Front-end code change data
□ □ □

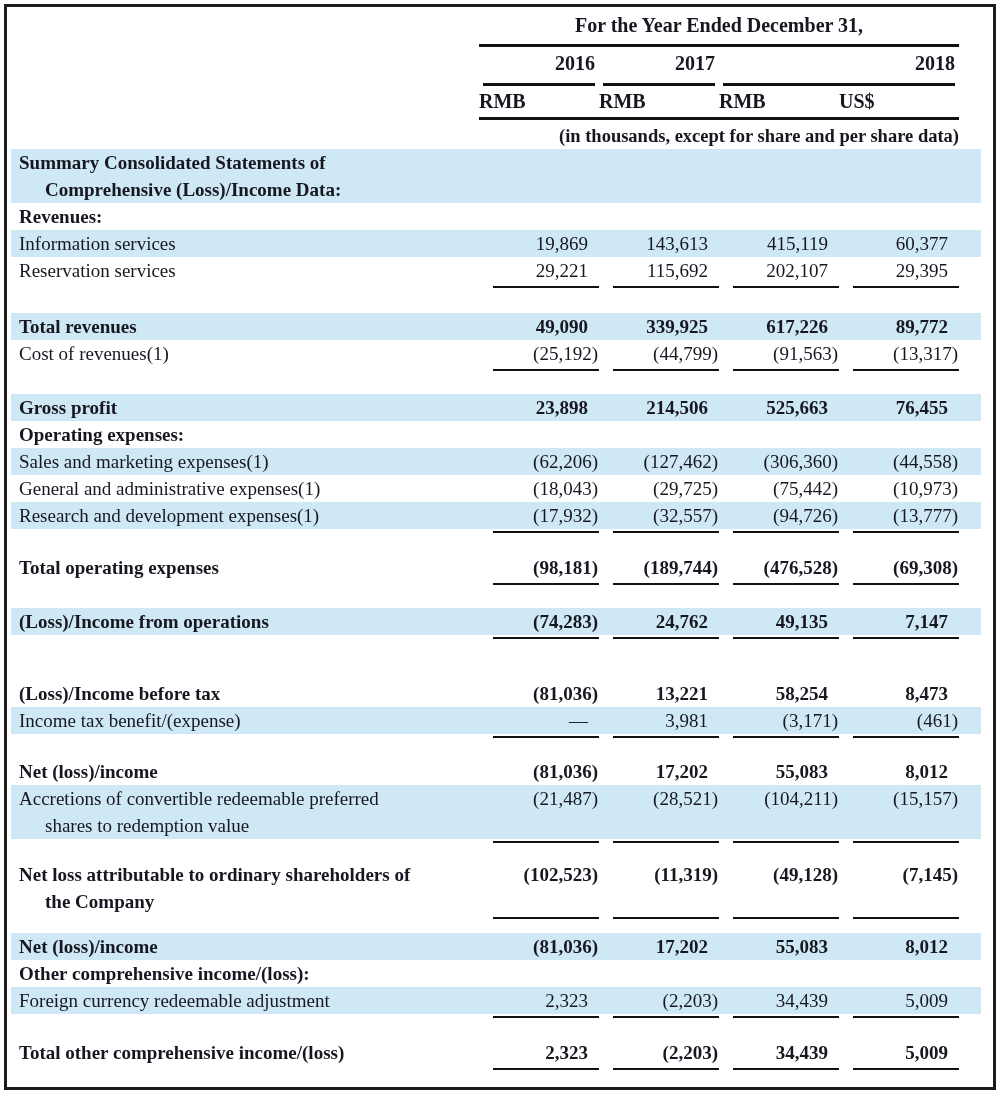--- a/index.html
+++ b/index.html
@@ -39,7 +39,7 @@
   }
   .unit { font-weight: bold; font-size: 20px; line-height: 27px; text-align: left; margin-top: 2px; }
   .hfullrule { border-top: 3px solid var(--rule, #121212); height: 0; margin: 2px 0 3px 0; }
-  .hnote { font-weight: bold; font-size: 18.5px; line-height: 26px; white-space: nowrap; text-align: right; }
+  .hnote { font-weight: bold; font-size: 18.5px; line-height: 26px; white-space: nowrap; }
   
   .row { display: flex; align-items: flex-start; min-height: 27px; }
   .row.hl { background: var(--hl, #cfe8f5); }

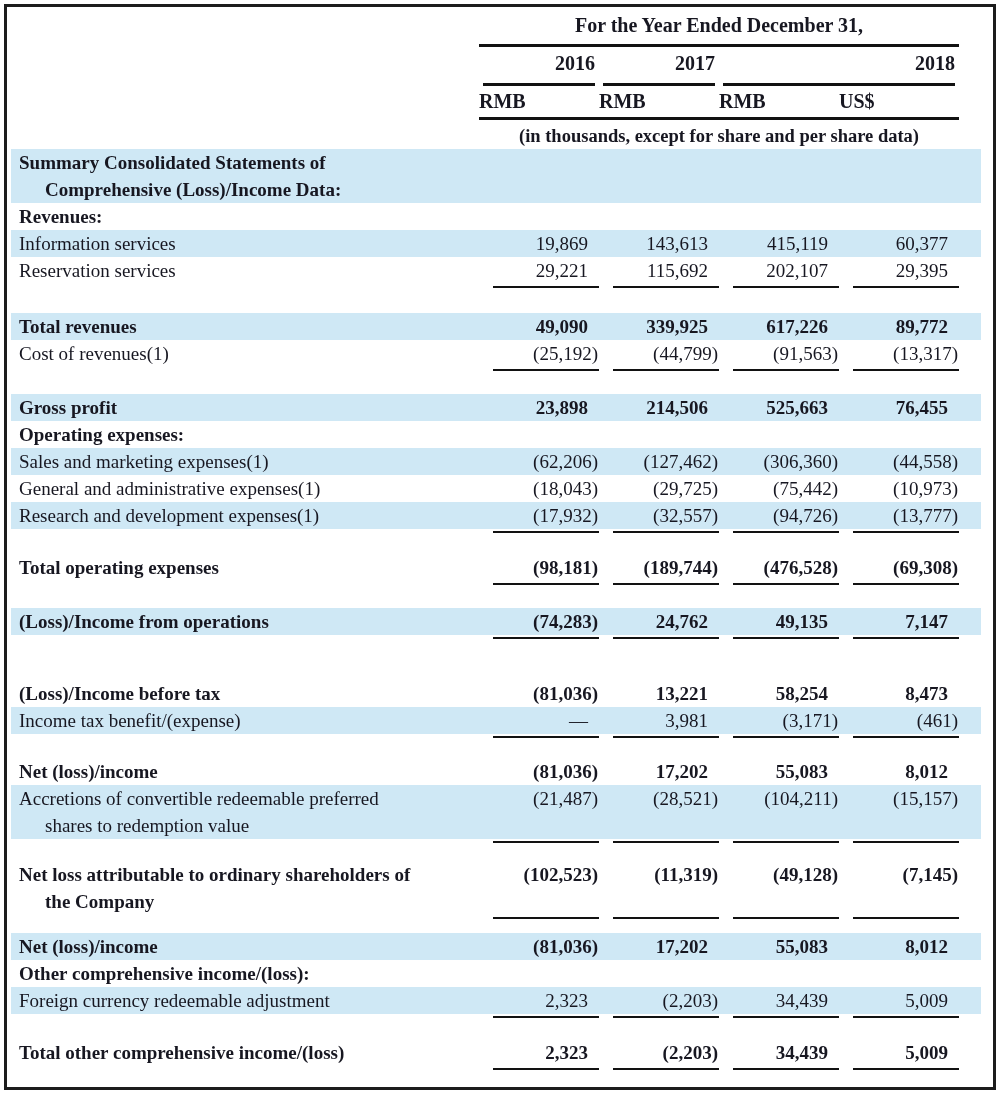--- a/index.html
+++ b/index.html
@@ -189,7 +189,7 @@
           <div class="val">49,090</div>
         </div>
         <div class="cell">
-          <div class="val">339,925</div>
+          <div class="val">217,271</div>
         </div>
         <div class="cell">
           <div class="val">617,226</div>

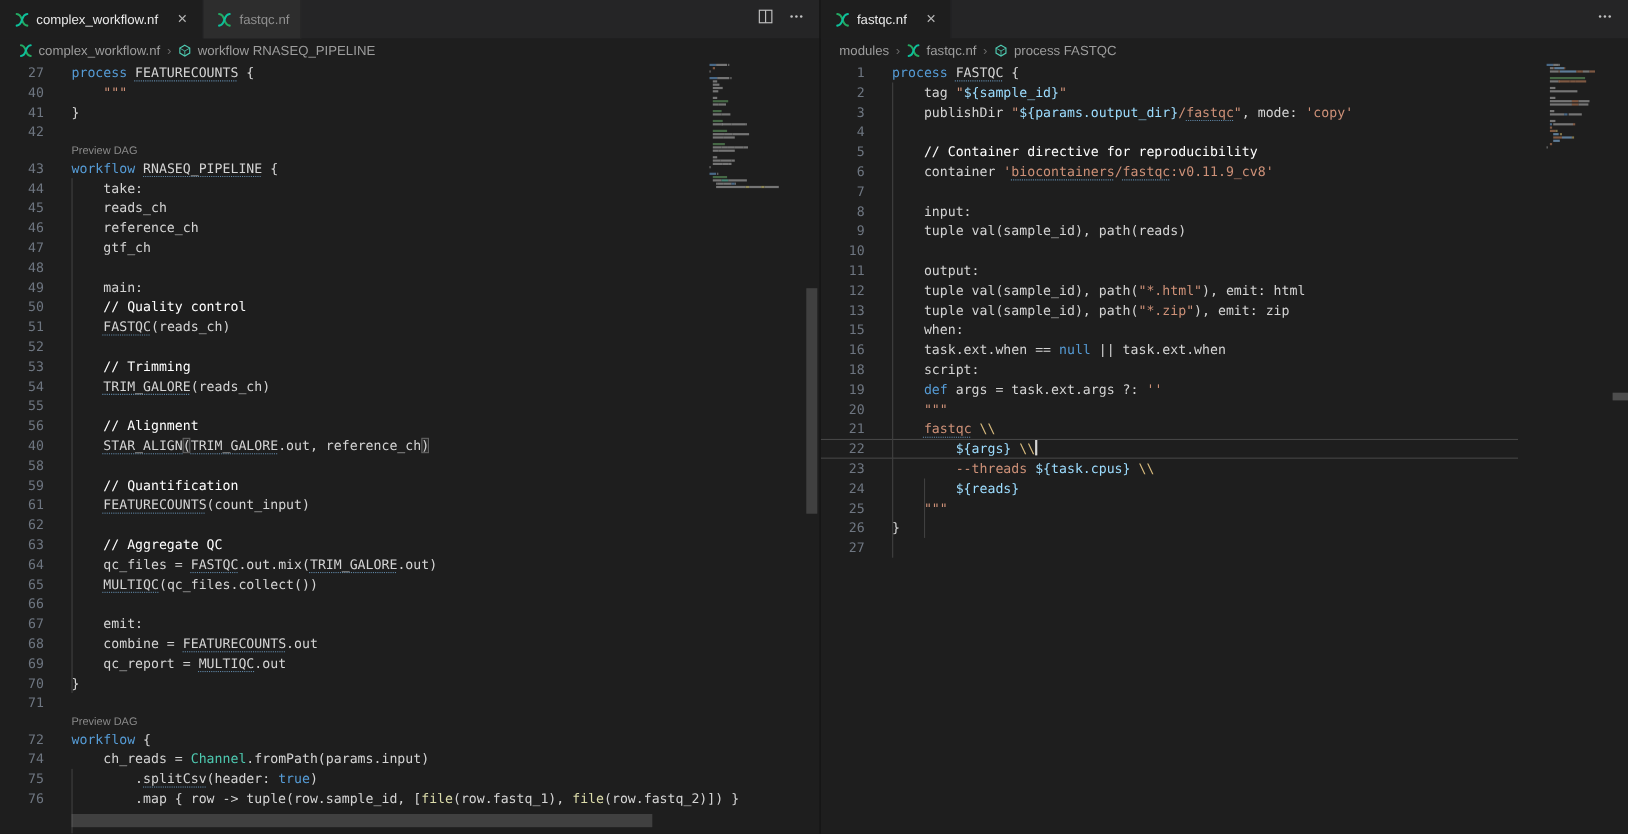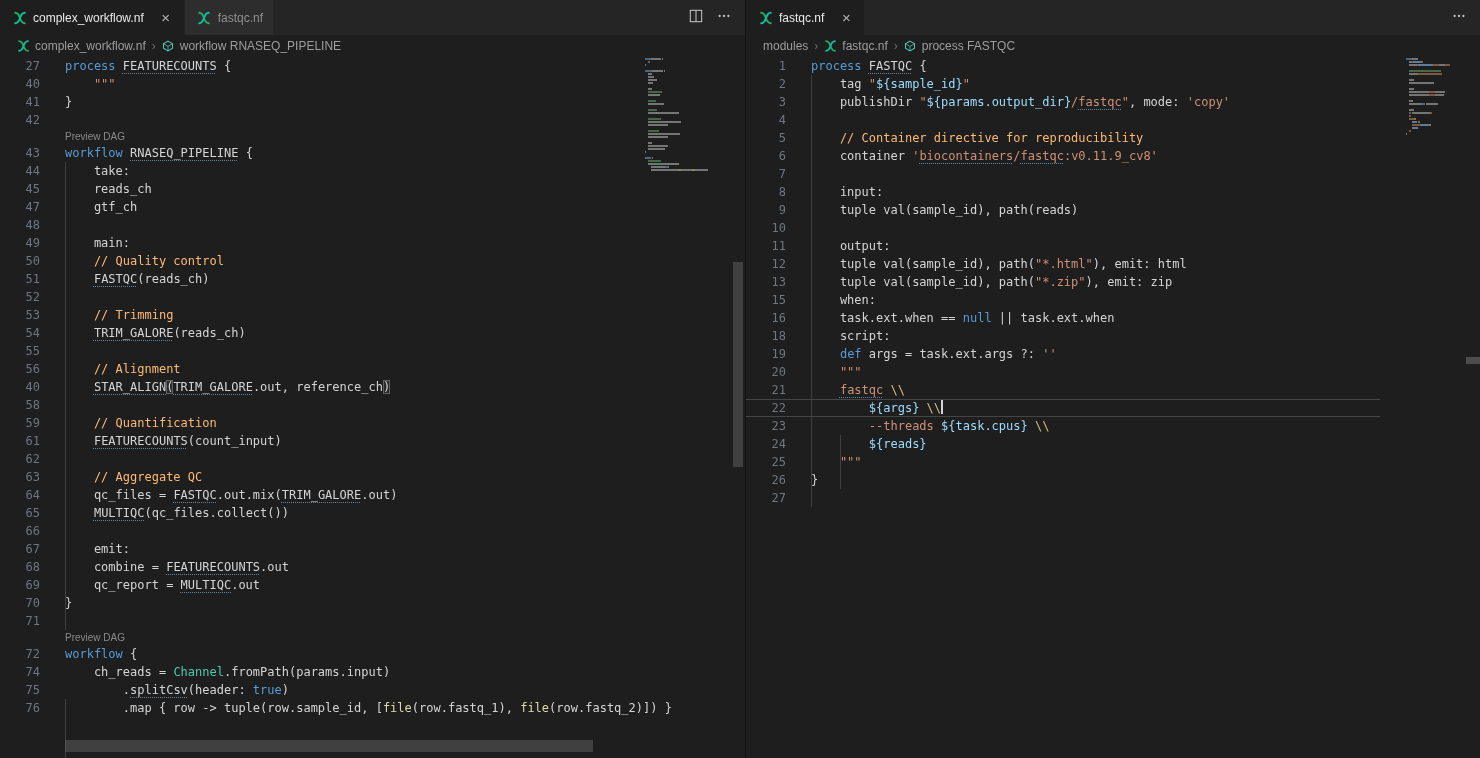--- a/index.html
+++ b/index.html
@@ -42,7 +42,7 @@
   .k{color:#569cd6}
   .d{color:#d4d4d4}
   .s{color:#ce9178}
-  .c{color:#fdba74}
+  .c{color:#ffffff}
   .e{color:#d7ba7d}
   .i{color:#9cdcfe}
   .t{color:#4ec9b0}

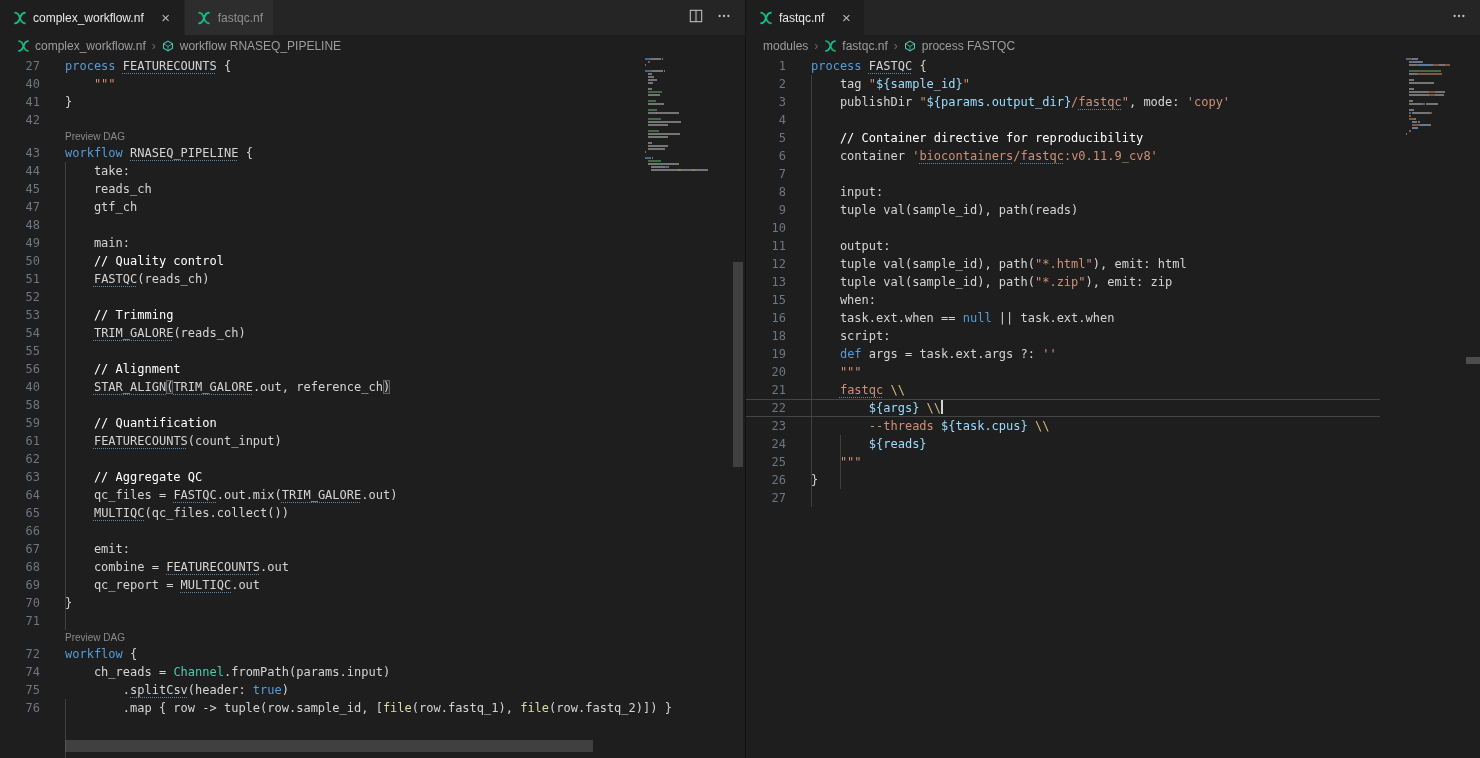--- a/index.html
+++ b/index.html
@@ -142,6 +142,7 @@
           <div class="line"><span class="ln">43</span><span class="code"><span class="k">workflow </span><span class="du">RNASEQ_PIPELINE</span><span class="d"> {</span></span></div>
           <div class="line"><span class="ln">44</span><span class="code"><span class="d">    take:</span></span></div>
           <div class="line"><span class="ln">45</span><span class="code"><span class="d">    reads_ch</span></span></div>
+          <div class="line"><span class="ln">46</span><span class="code"><span class="d">    reference_ch</span></span></div>
           <div class="line"><span class="ln">47</span><span class="code"><span class="d">    gtf_ch</span></span></div>
           <div class="line"><span class="ln">48</span><span class="code"></span></div>
           <div class="line"><span class="ln">49</span><span class="code"><span class="d">    main:</span></span></div>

□ □ □

Restate the records above in full and word for word, but do not carry over any pictures.

Written solution
--- a/index.html
+++ b/index.html
@@ -39,7 +39,7 @@
   }
   .unit { font-weight: bold; font-size: 20px; line-height: 27px; text-align: left; margin-top: 2px; }
   .hfullrule { border-top: 3px solid var(--rule, #121212); height: 0; margin: 2px 0 3px 0; }
-  .hnote { font-weight: bold; font-size: 18.5px; line-height: 26px; white-space: nowrap; text-align: right; }
+  .hnote { font-weight: bold; font-size: 18.5px; line-height: 26px; white-space: nowrap; }
   
   .row { display: flex; align-items: flex-start; min-height: 27px; }
   .row.hl { background: var(--hl, #cfe8f5); }

--- a/index.html
+++ b/index.html
@@ -189,7 +189,7 @@
           <div class="val">49,090</div>
         </div>
         <div class="cell">
-          <div class="val">339,925</div>
+          <div class="val">217,271</div>
         </div>
         <div class="cell">
           <div class="val">617,226</div>

--- a/index.html
+++ b/index.html
@@ -42,7 +42,7 @@
   .k{color:#569cd6}
   .d{color:#d4d4d4}
   .s{color:#ce9178}
-  .c{color:#fdba74}
+  .c{color:#ffffff}
   .e{color:#d7ba7d}
   .i{color:#9cdcfe}
   .t{color:#4ec9b0}

--- a/index.html
+++ b/index.html
@@ -142,6 +142,7 @@
           <div class="line"><span class="ln">43</span><span class="code"><span class="k">workflow </span><span class="du">RNASEQ_PIPELINE</span><span class="d"> {</span></span></div>
           <div class="line"><span class="ln">44</span><span class="code"><span class="d">    take:</span></span></div>
           <div class="line"><span class="ln">45</span><span class="code"><span class="d">    reads_ch</span></span></div>
+          <div class="line"><span class="ln">46</span><span class="code"><span class="d">    reference_ch</span></span></div>
           <div class="line"><span class="ln">47</span><span class="code"><span class="d">    gtf_ch</span></span></div>
           <div class="line"><span class="ln">48</span><span class="code"></span></div>
           <div class="line"><span class="ln">49</span><span class="code"><span class="d">    main:</span></span></div>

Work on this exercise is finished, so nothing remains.